TAMPA - This season wasn't the entrance USF had hoped to make into Big East basketball. But as exits go, the Bulls found a memorable way to end their first season in the league, with unexpected excitement, with momentum, with hope.
For two months, the Bulls found out the hard way what life in the Big East was like. But after a school-record 17 losses in a row, after night after night of close-but-not-quite, USF and a Sun Dome crowd of 6,088 got their first taste Saturday of what it's like to win a Big East game.
"After all the losses, you forget how it feels to win," senior guard James Holmes said after scoring 10 in his final game.
"To see everybody celebrating, see guys jumping up and down, it's definitely a long time coming."
The Bulls, getting a career-high 23 points on 9-for-10 shooting from senior center Solomon Jones, knocked off No.20 Georgetown 63-56, ending a long season on a much-needed positive note. USF (7-22, 1-15) also avoided finishing with the worst record in the program's history.
"We wanted to win for the seniors, and any time things are going badly, you want to find something positive," coach Robert McCullum said. "We talked about what a win could do for us, having some momentum to carry over to next season.
"We can build on this."
USF lost eight league games by seven points or fewer, and after leading nearly the entire way, the Bulls wouldn't let this one slip away.

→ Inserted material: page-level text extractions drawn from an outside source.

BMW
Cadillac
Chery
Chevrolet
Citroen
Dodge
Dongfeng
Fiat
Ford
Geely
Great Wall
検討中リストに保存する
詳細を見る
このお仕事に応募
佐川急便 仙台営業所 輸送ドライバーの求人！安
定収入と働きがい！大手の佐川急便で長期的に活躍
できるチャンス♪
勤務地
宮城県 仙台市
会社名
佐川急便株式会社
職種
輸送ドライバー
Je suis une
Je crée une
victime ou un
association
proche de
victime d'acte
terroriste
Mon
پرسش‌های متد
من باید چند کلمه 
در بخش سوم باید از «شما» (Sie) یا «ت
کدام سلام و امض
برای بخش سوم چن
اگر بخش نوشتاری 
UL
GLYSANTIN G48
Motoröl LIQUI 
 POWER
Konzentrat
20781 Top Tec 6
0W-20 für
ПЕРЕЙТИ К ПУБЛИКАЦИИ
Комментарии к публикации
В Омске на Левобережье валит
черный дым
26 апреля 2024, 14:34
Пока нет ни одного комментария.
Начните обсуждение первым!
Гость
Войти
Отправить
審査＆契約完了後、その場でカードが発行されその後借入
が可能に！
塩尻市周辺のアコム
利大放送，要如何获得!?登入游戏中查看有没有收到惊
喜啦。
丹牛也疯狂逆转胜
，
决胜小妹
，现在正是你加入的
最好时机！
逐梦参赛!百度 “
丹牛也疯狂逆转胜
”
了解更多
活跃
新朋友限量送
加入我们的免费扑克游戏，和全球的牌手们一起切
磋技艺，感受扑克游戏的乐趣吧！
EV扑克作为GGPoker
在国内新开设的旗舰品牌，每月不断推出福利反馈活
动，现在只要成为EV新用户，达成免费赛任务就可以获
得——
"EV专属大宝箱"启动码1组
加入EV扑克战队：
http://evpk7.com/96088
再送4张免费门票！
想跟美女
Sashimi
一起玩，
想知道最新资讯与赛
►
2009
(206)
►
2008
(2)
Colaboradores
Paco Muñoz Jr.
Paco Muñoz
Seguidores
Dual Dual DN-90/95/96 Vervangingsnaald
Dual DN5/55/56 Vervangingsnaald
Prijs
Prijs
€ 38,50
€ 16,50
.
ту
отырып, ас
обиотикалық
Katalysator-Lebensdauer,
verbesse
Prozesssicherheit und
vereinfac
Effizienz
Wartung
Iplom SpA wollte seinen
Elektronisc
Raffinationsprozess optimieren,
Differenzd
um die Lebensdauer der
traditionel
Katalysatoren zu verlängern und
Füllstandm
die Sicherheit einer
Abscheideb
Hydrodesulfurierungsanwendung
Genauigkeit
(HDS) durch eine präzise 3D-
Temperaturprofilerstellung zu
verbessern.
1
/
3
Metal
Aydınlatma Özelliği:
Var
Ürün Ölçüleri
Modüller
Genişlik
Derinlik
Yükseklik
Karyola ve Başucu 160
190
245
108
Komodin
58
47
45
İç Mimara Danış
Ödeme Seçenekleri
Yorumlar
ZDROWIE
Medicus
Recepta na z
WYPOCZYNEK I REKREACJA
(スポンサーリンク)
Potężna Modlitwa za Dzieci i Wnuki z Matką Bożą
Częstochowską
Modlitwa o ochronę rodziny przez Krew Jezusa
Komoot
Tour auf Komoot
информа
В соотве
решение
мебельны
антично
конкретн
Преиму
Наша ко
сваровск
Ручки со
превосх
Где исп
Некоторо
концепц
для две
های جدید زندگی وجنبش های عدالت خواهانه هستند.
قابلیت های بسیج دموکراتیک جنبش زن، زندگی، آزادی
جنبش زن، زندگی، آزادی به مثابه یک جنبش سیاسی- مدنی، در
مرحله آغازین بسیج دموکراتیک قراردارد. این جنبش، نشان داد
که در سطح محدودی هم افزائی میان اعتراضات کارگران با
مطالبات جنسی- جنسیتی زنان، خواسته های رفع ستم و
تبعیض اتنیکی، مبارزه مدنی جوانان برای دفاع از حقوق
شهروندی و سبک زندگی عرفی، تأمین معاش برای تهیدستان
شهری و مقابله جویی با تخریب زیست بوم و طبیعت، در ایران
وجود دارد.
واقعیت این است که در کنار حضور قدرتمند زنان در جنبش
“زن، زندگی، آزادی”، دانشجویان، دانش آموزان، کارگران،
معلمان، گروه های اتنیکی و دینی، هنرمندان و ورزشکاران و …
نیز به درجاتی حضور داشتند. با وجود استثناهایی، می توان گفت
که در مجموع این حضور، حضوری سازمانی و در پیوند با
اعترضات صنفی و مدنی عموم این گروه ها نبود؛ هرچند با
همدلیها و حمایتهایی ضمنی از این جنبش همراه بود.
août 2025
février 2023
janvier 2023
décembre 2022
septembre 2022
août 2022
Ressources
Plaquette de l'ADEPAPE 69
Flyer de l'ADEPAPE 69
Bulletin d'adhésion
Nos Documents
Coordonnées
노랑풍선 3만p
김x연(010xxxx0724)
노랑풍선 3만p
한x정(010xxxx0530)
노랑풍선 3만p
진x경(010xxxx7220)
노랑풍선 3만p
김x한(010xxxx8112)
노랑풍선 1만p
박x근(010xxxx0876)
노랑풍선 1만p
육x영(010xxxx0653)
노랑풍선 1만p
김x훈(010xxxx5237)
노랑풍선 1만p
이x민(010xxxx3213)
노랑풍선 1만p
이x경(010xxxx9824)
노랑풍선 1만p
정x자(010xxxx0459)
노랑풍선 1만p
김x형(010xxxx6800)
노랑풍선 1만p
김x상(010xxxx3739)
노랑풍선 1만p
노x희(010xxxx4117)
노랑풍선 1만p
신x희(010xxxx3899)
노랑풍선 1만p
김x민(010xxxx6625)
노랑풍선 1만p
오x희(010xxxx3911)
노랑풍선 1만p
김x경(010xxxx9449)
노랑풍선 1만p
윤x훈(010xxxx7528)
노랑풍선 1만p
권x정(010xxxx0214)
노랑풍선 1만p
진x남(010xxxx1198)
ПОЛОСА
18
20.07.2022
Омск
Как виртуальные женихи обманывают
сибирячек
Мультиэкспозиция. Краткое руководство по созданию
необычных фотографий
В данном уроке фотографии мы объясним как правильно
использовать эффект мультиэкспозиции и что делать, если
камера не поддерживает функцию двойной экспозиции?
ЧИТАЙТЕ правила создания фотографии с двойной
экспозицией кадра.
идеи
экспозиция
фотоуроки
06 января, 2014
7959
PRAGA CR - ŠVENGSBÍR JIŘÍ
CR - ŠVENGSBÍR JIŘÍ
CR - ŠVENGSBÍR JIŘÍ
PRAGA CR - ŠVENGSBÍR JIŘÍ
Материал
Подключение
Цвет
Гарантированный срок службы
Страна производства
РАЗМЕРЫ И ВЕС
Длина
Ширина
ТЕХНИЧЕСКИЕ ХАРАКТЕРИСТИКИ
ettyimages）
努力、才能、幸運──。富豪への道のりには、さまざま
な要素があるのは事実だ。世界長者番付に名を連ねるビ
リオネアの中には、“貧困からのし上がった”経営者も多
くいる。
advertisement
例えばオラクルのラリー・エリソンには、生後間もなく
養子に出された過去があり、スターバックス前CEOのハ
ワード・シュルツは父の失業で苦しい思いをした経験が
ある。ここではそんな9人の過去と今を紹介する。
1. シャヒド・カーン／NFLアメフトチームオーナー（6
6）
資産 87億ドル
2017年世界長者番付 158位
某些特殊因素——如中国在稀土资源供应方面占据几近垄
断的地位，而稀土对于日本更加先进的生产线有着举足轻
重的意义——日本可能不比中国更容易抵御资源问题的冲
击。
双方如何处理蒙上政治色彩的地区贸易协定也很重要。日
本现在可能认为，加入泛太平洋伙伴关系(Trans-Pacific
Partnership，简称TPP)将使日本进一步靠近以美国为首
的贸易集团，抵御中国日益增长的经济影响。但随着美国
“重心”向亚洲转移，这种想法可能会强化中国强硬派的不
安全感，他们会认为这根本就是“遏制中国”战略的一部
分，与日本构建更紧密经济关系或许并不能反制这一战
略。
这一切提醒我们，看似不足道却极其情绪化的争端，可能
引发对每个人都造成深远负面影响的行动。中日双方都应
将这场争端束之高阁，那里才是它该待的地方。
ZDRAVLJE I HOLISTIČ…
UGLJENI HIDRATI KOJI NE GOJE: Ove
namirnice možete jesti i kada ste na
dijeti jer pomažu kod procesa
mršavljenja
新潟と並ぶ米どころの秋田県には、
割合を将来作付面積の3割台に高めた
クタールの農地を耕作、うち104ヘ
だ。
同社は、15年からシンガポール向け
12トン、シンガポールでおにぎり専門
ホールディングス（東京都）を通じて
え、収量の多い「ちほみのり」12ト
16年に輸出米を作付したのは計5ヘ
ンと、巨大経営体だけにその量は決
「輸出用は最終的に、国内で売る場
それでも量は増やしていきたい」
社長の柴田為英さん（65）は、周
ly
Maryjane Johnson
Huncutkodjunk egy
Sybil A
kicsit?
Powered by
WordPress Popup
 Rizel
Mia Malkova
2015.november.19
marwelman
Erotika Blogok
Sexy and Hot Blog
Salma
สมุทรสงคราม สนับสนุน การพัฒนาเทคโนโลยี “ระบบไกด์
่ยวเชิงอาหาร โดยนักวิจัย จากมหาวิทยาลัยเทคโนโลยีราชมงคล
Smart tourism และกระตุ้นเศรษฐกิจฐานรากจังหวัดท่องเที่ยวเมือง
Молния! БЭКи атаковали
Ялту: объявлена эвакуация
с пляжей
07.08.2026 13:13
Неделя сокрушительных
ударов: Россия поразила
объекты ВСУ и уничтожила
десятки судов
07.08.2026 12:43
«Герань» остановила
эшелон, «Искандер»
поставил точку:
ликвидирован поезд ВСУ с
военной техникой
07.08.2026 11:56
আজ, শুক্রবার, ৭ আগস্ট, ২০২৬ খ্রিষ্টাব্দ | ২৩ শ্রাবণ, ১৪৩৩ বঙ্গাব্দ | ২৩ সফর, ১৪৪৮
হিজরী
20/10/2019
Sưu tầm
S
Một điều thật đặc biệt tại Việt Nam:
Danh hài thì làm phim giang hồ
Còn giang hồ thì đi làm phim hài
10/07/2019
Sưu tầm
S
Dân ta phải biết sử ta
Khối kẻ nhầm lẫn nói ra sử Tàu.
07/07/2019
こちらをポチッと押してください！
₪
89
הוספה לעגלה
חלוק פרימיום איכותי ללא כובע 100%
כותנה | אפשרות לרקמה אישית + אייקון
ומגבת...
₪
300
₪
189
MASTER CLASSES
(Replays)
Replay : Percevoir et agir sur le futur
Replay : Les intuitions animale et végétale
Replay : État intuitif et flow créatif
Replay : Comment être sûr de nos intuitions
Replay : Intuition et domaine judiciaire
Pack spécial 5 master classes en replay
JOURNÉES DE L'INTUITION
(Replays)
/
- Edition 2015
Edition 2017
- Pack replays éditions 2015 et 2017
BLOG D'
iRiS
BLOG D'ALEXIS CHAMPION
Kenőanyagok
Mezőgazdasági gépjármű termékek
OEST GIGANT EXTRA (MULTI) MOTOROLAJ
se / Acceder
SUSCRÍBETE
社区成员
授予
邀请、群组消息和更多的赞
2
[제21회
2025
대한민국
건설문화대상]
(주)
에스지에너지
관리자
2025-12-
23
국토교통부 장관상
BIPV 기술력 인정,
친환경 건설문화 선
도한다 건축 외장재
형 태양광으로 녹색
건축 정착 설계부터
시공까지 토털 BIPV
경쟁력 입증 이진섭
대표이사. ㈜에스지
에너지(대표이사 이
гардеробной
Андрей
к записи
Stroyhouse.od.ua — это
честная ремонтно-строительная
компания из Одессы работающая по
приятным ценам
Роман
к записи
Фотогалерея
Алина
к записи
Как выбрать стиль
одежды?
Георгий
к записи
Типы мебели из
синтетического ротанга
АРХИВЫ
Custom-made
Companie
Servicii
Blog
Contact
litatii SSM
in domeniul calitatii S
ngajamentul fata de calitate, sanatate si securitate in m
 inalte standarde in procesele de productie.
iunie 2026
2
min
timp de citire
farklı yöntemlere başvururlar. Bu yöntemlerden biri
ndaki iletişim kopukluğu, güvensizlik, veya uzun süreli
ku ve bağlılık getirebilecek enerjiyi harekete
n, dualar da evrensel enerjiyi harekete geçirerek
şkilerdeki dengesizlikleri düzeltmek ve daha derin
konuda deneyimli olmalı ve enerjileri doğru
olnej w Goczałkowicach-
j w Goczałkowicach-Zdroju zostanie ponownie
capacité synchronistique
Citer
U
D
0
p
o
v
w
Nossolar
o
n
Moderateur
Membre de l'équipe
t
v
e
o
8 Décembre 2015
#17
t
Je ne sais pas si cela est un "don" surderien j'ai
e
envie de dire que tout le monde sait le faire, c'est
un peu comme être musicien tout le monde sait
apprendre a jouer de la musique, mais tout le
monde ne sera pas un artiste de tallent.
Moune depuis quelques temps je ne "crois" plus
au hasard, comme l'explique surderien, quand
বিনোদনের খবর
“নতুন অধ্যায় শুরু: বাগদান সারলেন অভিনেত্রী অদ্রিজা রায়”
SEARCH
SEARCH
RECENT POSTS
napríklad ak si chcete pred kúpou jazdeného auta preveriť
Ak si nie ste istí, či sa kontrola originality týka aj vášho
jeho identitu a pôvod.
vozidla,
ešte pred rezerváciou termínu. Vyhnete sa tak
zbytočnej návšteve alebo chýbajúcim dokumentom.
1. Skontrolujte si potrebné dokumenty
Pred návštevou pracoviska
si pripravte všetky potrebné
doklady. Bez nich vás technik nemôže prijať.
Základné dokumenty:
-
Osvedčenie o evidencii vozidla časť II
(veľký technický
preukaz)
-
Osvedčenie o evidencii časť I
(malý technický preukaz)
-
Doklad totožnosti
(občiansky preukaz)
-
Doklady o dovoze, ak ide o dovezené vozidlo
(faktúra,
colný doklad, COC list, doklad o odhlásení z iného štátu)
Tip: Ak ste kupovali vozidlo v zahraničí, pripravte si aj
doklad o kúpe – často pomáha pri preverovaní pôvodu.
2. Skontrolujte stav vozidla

With USF up 49-48 with 5:46 to play, Jones hit two free throws and guard Chris Capko got a steal, drove the court and found Jones for a dunk and a five-point lead.
Georgetown would never get closer than three points, with Capko and Jones each hitting two free throws in the final minute to seal the win.
"Guys came out and just laid it all on the floor," said Jones, who had 17 in the second half and finished with nine rebounds and two blocks. "We played our best basketball against ranked teams. We can play with these guys at this level."
Just six weeks ago, Georgetown (19-8, 10-6) knocked off No.1 Duke, and coach John Thompson III said USF's play gave his team a reminder that the any-given-night corollary works both ways.
"If we play well, we can beat any team in the country. But if we don't, we can lose to any team," said Thompson, who got a team-high 11 points from guard Ashanti Cook and forward Brandon Bowman. "It's not the time of year for that kind of effort."
Georgetown came in averaging nearly 20 3-point attempts, but the Bulls' perimeter defense took that away as the Hoyas set season lows in attempts (four) and made (two). USF shot 57.7 percent, its second-best mark this season, and matched a season high with 18 assists.
Saturday's farewell was driven by the Bulls' two seniors, but returning players had key roles in the victory as well. Junior Melvin Buckley hit four of USF's six 3-pointers for his 12 points but watched the last 7:49 from the bench.
In his place, junior McHugh Mattis got a three-point play to break a 44-44 tie. Capko, the walk-on who stepped in as a starter when the Bulls' point guard was lost before the season to a knee injury, had four assists and zero turnovers in 23 minutes.
Before McCullum came to USF, the Bulls had gone a decade without beating a ranked opponent.
USF has now done that three times in the past year. Last season, when USF nearly missed the Conference USA tournament, the Bulls upset a ranked Charlotte team in the regular-season finale then pulled off two upsets in the conference tournament.
Holmes and Jones said they hoped Saturday's upset could have a lingering effect on the underclassmen, a level of confidence they wouldn't have had if they'd endured the worst Big East season since Miami went 0-18 in 1993-94. "It helps turn the corner," Holmes said. "We've competed all year. But now you know you can beat these guys. We've won one game now, and hopefully it can continue."